- _Task instructions_: Within the listing below, how many lines contain "treatment"? Only the number is wanted.

- _Exercise materials_:
════════

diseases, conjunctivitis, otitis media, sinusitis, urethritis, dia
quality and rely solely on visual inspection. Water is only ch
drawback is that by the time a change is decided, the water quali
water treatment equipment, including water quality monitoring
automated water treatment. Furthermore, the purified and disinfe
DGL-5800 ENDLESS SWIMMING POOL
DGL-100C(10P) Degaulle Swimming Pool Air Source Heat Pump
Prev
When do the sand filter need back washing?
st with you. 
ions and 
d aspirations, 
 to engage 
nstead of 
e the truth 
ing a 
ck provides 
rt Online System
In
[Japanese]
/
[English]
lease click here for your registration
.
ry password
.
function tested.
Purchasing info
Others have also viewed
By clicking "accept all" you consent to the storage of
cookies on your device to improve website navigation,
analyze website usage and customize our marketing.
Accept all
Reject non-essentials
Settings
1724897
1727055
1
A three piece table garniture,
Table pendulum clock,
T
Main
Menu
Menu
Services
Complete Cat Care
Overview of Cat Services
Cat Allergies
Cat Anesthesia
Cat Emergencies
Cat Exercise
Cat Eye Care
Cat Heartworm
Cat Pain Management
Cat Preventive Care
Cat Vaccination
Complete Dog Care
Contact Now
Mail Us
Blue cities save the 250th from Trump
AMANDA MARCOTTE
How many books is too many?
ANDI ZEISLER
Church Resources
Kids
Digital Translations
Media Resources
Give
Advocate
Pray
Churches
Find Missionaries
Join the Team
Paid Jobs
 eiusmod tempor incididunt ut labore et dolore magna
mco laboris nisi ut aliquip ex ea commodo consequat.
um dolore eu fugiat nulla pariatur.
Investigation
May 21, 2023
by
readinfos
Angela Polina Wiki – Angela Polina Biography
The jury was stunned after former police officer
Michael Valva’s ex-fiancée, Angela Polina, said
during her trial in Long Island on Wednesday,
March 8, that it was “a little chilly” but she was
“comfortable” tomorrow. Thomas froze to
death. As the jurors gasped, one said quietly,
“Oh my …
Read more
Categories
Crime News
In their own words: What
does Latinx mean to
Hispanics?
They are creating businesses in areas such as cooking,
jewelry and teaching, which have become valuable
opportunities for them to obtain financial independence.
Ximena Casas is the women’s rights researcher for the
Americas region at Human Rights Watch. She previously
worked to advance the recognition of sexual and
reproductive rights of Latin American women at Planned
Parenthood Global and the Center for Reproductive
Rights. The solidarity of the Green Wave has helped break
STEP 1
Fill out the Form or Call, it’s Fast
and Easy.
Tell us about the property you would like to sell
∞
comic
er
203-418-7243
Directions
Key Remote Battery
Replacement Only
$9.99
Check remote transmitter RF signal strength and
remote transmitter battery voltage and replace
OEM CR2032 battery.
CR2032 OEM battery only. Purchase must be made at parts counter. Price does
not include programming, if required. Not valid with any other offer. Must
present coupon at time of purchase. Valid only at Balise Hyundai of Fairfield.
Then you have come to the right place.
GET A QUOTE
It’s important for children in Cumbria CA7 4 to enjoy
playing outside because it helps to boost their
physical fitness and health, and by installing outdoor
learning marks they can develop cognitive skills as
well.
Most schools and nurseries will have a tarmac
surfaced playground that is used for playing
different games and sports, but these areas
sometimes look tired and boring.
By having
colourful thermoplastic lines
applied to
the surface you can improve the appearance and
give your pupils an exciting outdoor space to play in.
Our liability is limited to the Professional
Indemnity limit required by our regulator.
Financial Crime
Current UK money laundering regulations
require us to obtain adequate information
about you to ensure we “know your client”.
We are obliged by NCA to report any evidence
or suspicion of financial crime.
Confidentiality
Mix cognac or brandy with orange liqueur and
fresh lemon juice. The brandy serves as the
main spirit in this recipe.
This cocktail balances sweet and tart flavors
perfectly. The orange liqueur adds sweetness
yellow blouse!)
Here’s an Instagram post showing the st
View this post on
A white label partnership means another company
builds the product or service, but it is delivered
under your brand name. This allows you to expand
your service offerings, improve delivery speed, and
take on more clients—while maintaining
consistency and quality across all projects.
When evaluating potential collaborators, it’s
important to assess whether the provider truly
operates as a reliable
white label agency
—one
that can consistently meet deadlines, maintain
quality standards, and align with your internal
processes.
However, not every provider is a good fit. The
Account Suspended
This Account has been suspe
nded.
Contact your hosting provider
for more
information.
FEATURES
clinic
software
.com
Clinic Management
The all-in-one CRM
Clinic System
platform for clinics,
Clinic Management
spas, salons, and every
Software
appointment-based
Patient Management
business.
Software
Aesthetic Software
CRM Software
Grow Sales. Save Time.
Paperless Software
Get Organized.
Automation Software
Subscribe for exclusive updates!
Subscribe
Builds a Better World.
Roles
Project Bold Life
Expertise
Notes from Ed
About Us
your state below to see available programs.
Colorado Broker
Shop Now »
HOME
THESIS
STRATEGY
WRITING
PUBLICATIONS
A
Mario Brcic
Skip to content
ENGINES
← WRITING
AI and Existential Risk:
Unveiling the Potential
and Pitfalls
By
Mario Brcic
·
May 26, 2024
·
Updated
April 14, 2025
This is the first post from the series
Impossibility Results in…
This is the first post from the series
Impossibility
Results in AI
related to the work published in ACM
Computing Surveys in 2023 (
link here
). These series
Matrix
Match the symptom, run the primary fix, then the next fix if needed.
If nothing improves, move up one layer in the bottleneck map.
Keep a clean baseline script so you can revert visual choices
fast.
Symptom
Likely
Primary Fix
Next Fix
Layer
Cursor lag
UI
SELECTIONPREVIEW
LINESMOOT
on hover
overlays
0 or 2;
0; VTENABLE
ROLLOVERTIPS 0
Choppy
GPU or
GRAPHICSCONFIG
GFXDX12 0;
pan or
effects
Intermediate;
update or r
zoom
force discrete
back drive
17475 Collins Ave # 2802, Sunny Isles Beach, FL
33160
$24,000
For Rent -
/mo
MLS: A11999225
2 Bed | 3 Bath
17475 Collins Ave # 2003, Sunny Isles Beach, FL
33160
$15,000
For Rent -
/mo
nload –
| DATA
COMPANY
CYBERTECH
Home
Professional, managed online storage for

════════

- _Written reply_: 2